Oracle Solaris systems offer two providers of cryptographic algorithms that are validated for FIPS 140-2 Level 1.
The Cryptographic Framework feature of Oracle Solaris is the central cryptographic store on an Oracle Solaris system and provides two FIPS 140 modules. The userland module supplies cryptography for applications that run in user space and the kernel module provides cryptography for kernel-level processes.
These library modules provide encryption, decryption, hashing, signature generation and verification, certificate generation and verification, and message authentication functions for applications. User-level applications that call into these modules run in FIPS 140 mode, for example, the passwd command and IKEv2. Kernel-level consumers, for example Kerberos and IPsec, use proprietary APIs to call into the kernel Cryptographic Framework.

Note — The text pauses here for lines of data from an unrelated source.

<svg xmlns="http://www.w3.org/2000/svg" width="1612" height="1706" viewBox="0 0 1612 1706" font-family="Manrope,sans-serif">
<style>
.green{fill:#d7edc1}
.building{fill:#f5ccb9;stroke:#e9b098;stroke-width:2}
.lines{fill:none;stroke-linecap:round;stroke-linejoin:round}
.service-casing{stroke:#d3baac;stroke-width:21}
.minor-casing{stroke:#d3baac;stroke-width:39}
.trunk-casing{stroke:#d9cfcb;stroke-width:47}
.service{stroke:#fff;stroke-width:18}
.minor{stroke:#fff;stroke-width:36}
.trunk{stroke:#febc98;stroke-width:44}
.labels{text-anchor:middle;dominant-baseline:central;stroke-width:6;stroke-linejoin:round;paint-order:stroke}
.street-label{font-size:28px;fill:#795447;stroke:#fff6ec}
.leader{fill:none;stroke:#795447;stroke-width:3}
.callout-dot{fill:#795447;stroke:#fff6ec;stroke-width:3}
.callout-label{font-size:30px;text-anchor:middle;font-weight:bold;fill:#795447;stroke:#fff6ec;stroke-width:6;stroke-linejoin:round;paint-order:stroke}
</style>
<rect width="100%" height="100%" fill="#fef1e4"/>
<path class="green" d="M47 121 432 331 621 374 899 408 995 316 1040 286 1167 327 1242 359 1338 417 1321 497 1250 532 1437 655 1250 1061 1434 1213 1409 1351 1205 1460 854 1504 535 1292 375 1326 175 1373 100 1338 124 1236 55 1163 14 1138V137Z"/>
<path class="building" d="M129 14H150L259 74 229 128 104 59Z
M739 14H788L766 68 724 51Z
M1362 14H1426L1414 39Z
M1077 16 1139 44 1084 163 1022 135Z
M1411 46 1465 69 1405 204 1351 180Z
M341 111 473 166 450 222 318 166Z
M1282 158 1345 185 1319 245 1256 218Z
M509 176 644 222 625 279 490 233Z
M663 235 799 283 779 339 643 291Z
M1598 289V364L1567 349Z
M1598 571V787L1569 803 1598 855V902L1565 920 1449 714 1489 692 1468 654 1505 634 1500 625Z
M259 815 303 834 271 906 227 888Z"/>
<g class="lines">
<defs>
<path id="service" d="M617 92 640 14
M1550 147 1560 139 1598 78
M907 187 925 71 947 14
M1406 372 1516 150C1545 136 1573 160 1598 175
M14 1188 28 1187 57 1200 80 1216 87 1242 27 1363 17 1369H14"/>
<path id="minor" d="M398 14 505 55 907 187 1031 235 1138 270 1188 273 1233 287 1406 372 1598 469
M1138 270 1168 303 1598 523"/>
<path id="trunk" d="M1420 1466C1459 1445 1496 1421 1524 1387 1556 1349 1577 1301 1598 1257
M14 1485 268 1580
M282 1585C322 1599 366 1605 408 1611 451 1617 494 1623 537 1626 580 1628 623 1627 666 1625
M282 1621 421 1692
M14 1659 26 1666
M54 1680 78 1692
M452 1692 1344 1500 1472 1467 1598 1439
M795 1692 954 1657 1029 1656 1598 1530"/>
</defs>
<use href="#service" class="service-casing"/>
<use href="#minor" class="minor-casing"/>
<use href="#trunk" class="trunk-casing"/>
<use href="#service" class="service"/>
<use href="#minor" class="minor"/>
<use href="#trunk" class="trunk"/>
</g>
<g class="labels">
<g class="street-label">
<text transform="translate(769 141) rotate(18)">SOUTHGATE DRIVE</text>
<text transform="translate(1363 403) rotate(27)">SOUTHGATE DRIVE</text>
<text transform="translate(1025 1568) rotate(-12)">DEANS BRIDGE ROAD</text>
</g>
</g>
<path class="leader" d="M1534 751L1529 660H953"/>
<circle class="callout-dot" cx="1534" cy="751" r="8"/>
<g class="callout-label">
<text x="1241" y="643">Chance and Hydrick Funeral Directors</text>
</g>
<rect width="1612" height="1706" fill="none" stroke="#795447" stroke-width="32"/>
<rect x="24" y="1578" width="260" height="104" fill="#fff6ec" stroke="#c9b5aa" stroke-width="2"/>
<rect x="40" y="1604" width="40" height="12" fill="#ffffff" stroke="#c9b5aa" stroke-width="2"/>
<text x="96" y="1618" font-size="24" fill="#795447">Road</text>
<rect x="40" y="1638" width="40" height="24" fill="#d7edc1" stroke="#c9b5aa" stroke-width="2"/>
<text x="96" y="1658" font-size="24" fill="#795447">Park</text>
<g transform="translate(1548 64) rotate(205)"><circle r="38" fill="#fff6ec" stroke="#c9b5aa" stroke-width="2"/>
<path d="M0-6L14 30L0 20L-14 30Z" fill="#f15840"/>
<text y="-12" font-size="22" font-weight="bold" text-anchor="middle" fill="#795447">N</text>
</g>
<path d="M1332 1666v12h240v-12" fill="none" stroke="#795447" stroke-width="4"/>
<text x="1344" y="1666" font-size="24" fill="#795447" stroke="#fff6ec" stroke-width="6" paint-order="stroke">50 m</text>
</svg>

The OpenSSL object module provides cryptography for SSH and web applications.
OpenSSL is the Open Source toolkit for the Secure Sockets Layer (SSL v2/v3) and Transport Layer Security (TLS v1) protocols, and provides a cryptography library. In Oracle Solaris, SSH and the Apache Web Server are consumers of the OpenSSL FIPS 140 module.
Oracle Solaris ships a FIPS 140 version of OpenSSL with Oracle Solaris 11.2 that is available to all consumers but the version shipped with Oracle Solaris 11.1 is available to Solaris SSH only.
Because FIPS 140-2 provider modules are CPU intensive, they are not enabled by default. As the administrator, you are responsible for enabling the providers in FIPS 140 mode and configuring consumers.